This was a second straight bimonthly policy review that saw RBI keeping the key rate unchanged. It had last effected a change in its August review, when it had cut the repo rate to a six-year low of 6 per cent.
The central bank also raised its inflation forecast for the third and fourth quarters of the current financial year to 4.3-4.7 per cent, and kept the economic growth forecast unchanged at 6.7 per cent.
The decision of not changing the repo rate was mostly in line with market expectations. Ten economists and bond dealers polled by Business Standard had earlier said the policy repo rate was expected to stay put at six per cent.

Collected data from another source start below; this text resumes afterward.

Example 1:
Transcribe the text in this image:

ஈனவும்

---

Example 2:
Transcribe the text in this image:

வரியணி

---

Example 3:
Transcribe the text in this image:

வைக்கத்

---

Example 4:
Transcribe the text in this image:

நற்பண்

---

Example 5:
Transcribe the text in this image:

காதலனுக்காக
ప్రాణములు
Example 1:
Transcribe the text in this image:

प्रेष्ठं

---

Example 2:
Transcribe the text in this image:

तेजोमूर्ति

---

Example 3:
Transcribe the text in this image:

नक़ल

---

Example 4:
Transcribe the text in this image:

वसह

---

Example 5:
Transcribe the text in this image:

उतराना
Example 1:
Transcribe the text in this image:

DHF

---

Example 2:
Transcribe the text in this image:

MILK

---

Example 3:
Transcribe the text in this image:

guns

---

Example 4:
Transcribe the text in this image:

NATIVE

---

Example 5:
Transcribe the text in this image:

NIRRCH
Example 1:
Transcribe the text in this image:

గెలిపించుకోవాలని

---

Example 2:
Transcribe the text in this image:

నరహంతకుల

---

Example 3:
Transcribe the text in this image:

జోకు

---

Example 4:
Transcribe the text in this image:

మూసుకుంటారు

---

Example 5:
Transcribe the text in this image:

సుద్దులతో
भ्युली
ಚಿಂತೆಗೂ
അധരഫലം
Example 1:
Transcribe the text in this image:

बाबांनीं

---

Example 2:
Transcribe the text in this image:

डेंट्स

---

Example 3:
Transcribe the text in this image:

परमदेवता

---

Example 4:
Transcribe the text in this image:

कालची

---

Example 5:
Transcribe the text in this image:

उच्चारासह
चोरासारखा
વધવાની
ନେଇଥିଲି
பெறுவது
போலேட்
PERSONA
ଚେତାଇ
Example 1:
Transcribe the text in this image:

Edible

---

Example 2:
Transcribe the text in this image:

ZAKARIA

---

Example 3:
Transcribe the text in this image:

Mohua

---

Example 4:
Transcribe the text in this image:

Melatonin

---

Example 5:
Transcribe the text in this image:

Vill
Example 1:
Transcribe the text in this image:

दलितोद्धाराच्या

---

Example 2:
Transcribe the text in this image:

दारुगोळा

Similarly, 52 of the 54 economists polled by Reuters had said they expected no rate-cut move by the RBI at this stage, given that inflation had been rising and a recovery in the country's GDP growth during the July-September quarter of this financial year meant there was no immediate need for a monetary push.
In its policy statement, the RBI cautioned farm loan waivers, partial rollback of duty on fuel, and reduction in GST rates on several items might result in fiscal slippage.

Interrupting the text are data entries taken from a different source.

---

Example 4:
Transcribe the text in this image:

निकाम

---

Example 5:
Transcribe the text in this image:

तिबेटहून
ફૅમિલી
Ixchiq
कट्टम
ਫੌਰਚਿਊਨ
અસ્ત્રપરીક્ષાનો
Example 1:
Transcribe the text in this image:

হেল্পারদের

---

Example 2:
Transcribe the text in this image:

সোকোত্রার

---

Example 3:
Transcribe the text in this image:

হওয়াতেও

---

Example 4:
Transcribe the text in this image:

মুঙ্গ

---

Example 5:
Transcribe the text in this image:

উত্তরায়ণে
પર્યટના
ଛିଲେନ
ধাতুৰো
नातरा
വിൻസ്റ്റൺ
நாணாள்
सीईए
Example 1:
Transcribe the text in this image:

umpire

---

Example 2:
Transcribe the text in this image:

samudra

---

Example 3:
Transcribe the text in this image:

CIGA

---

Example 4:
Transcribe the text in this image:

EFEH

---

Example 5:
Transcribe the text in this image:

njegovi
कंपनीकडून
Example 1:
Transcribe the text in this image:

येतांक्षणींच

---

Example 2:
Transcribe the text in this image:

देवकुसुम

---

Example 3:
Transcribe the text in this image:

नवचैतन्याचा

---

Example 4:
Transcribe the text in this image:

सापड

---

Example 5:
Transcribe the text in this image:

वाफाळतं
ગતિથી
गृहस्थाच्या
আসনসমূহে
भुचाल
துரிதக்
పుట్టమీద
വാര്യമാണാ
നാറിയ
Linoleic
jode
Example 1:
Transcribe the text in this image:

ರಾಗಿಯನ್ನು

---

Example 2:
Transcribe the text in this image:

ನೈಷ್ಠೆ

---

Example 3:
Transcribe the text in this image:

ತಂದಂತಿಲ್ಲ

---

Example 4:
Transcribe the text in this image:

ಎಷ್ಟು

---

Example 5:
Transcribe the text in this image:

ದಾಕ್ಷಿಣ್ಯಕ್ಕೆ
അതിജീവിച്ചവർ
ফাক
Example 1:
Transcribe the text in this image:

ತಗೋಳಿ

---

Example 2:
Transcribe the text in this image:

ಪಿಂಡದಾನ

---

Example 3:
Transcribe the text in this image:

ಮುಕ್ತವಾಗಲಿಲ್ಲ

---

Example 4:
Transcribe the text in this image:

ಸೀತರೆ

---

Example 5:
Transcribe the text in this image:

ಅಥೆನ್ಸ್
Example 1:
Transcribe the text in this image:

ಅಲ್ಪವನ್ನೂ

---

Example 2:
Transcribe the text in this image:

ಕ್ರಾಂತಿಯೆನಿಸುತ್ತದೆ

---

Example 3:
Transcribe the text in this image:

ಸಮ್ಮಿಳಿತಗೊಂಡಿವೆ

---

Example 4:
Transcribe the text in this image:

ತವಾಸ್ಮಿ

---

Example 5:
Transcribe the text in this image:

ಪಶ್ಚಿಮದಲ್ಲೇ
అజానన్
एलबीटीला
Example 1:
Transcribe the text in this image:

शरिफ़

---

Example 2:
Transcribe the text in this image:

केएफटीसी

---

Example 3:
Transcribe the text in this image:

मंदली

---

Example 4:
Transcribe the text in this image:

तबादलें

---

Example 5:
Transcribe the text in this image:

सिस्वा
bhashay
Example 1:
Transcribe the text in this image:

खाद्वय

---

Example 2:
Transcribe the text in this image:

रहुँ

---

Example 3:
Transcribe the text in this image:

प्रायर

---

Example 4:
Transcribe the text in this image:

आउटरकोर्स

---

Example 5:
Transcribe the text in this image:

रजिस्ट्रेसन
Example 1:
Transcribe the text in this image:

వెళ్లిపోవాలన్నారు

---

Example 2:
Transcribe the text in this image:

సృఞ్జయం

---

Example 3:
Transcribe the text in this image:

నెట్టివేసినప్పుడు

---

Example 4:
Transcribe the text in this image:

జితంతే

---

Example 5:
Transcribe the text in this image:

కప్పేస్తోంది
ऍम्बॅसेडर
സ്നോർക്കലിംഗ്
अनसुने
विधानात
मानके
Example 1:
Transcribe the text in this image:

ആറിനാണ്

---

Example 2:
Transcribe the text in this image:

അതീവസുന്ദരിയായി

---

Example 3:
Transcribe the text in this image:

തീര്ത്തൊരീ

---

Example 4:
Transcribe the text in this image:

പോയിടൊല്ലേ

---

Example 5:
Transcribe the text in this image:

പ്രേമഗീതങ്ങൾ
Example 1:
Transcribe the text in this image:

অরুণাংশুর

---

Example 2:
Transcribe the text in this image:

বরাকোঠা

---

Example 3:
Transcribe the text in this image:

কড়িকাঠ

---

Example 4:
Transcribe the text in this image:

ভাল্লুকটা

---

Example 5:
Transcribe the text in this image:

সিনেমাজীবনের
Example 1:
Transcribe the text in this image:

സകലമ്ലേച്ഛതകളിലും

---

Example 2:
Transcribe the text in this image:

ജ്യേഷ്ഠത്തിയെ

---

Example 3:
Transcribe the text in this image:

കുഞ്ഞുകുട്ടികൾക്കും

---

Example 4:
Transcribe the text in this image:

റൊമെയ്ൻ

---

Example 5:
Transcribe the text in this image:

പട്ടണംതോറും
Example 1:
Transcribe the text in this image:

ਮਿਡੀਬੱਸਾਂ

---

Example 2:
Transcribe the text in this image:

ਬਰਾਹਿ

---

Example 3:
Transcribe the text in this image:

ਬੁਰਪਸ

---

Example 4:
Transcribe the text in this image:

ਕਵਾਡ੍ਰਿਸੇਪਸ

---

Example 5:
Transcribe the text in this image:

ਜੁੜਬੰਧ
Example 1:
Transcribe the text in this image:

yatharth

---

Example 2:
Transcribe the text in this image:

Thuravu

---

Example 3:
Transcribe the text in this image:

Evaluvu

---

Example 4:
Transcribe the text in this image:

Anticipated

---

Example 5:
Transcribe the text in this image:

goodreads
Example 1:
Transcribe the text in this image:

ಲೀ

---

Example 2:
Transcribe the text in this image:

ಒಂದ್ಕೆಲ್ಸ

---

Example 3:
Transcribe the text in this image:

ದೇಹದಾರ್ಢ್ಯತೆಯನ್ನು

Here is the full text of the RBI's monetary policy statement released on Wednesday:
Assessment
12. The Reserve Bank’s survey of households showed inflation expectations firming up in the latest round for both three months ahead and one year ahead horizons. Farm and industrial raw material costs rose in October. Firms responding to the Reserve Bank’s Industrial Outlook Survey expect to pass on the increase in input prices to their output prices. Turning to other costs, wage growth in the organised sector edged up, while rural wage growth weakened, particularly in agriculture.

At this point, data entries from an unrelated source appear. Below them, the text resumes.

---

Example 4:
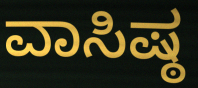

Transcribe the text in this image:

ವಾಸಿಷ್ಠ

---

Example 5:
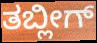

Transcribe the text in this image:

ತಬ್ಲೀಗ್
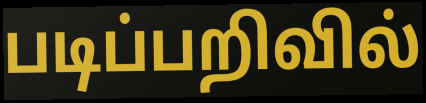
படிப்பறிவில்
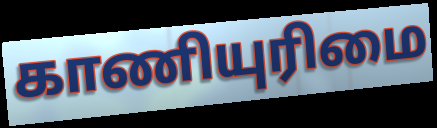
காணியுரிமை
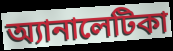
অ্যানালেটিকা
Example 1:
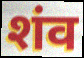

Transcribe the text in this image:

शंव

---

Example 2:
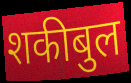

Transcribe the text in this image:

शकीबुल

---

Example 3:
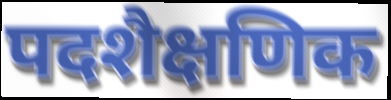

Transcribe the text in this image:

पदशैक्षणिक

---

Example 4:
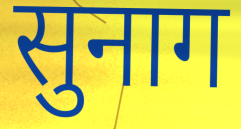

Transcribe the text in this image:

सुनाग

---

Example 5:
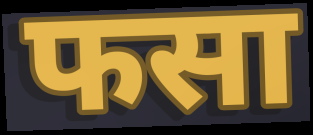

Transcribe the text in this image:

फसा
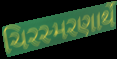
ચિરસ્મરણાર્થે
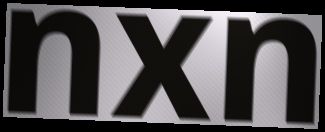
nxn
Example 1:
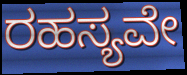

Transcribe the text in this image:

ರಹಸ್ಯವೇ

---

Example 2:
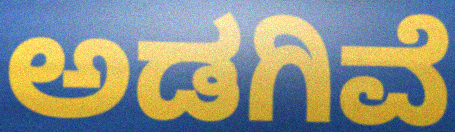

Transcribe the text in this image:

ಅಡಗಿವೆ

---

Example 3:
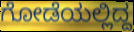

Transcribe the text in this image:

ಗೋಡೆಯಲ್ಲಿದ್ದ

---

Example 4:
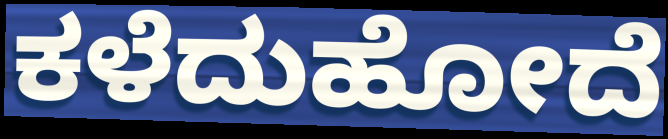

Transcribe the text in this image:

ಕಳೆದುಹೋದೆ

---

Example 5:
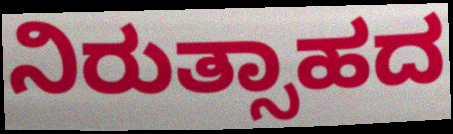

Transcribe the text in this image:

ನಿರುತ್ಸಾಹದ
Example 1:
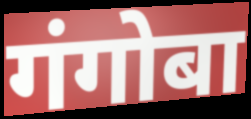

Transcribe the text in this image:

गंगोबा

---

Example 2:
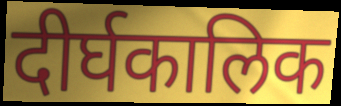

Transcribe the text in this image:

दीर्घकालिक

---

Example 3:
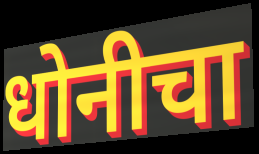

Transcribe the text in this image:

धोनीचा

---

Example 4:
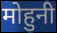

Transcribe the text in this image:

मोहुनी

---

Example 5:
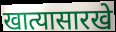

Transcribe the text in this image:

खात्यासारखे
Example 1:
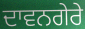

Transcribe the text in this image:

ਦਾਵਨਗੇਰੇ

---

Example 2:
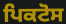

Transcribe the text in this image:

ਪਿਕਟੋਸ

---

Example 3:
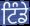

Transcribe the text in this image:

ਟਿੰਡੇ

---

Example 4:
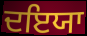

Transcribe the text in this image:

ਦਇਯਾ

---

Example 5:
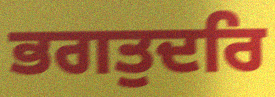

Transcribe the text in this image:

ਭਗਤੁਦਰਿ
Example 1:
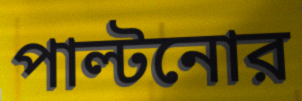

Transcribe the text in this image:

পাল্টনোর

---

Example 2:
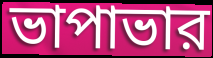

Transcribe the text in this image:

ভাপাভার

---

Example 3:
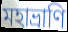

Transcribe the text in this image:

মহাভ্রাণি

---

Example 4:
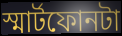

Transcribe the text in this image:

স্মার্টফোনটা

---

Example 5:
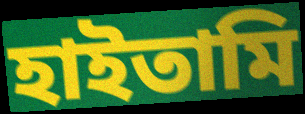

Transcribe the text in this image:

হাইতামি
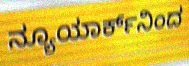
ನ್ಯೂಯಾರ್ಕ್‌ನಿಂದ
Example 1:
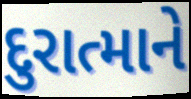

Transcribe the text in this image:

દુરાત્માને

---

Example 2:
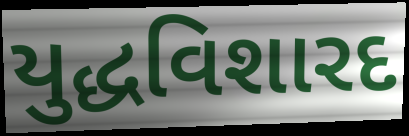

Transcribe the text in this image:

યુદ્ધવિશારદ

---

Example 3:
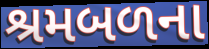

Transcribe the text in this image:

શ્રમબળના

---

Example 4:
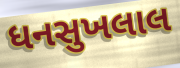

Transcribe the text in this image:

ધનસુખલાલ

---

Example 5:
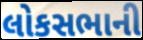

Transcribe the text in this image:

લોકસભાની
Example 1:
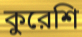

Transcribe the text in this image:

কুরেশি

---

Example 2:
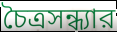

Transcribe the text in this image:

চৈত্রসন্ধ্যার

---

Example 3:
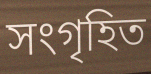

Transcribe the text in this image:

সংগৃহিত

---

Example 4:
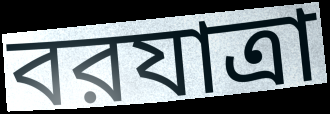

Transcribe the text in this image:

বরযাত্রা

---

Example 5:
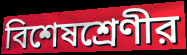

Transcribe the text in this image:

বিশেষশ্রেণীর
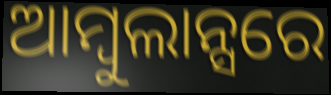
ଆମ୍ବୁଲାନ୍ସରେ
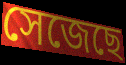
সেজেছে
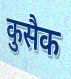
कुसैक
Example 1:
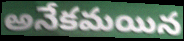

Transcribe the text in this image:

అనేకమయిన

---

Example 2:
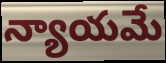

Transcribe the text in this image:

న్యాయమే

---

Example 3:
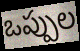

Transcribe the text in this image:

ఒప్పుల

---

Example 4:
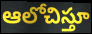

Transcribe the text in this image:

ఆలోచిస్తూ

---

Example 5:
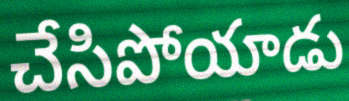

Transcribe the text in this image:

చేసిపోయాడు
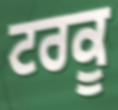
ਟਰਕੂ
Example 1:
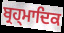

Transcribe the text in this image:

ਬ੍ਰਹ੍ਮਾਦਿਕ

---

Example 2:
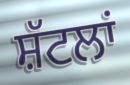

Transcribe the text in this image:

ਸ਼ੱਟਲਾਂ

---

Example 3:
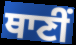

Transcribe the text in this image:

ਥਾਣੀਂ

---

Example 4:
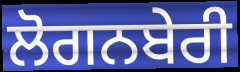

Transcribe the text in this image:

ਲੋਗਨਬੇਰੀ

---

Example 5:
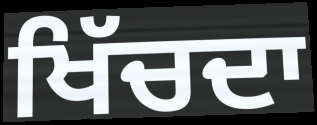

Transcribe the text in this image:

ਖਿੱਚਦਾ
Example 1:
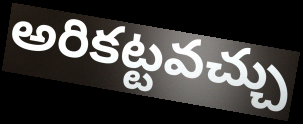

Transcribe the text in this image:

అరికట్టవచ్చు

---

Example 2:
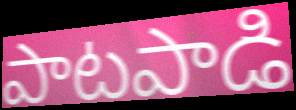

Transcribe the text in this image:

పాటపాడి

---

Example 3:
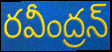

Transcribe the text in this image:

రవీంద్రన్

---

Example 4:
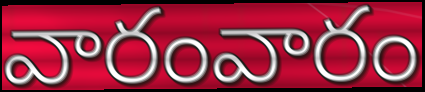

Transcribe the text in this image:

వారంవారం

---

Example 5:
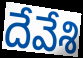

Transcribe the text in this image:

దేవేశి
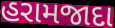
હરામજાદા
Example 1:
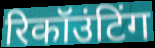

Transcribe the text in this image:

रिकॉउंटिंग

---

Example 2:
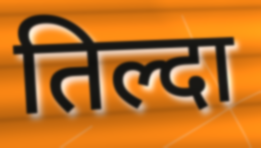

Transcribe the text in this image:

तिल्दा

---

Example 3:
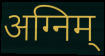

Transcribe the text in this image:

अग्निम्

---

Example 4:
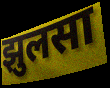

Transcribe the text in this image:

झुलसा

16. Turning to GVA projections, Q2 growth was lower than that projected in the October resolution. The recent increase in oil prices may have a negative impact on margins of firms and GVA growth. Shortfalls in kharif production and rabi sowing pose downside risks to the outlook for agriculture. On the positive side, there has been some pick up in credit growth in recent months. Recapitalisation of public sector banks may help improve credit flows further. While there has been weakness in some components of the services sector such as real estate, the Reserve Bank’s survey indicates that the services and infrastructure sectors are expecting an improvement in demand, financial conditions and the overall business situation in Q4. Taking into account the above factors, the projection of real GVA growth for 2017-18 of the October resolution at 6.7 per cent has been retained, with risks evenly balanced (Chart 2).
19. Dr. Chetan Ghate, Dr. Pami Dua, Dr. Michael Debabrata Patra, Dr. Viral V. Acharya and Dr. Urjit R. Patel were in favour of the monetary policy decision, while Dr. Ravindra H. Dholakia voted for a policy rate reduction of 25 basis points. The minutes of the MPC’s meeting will be published by December 20, 2017.
20. The next meeting of the MPC is scheduled on February 6 and 7, 2018.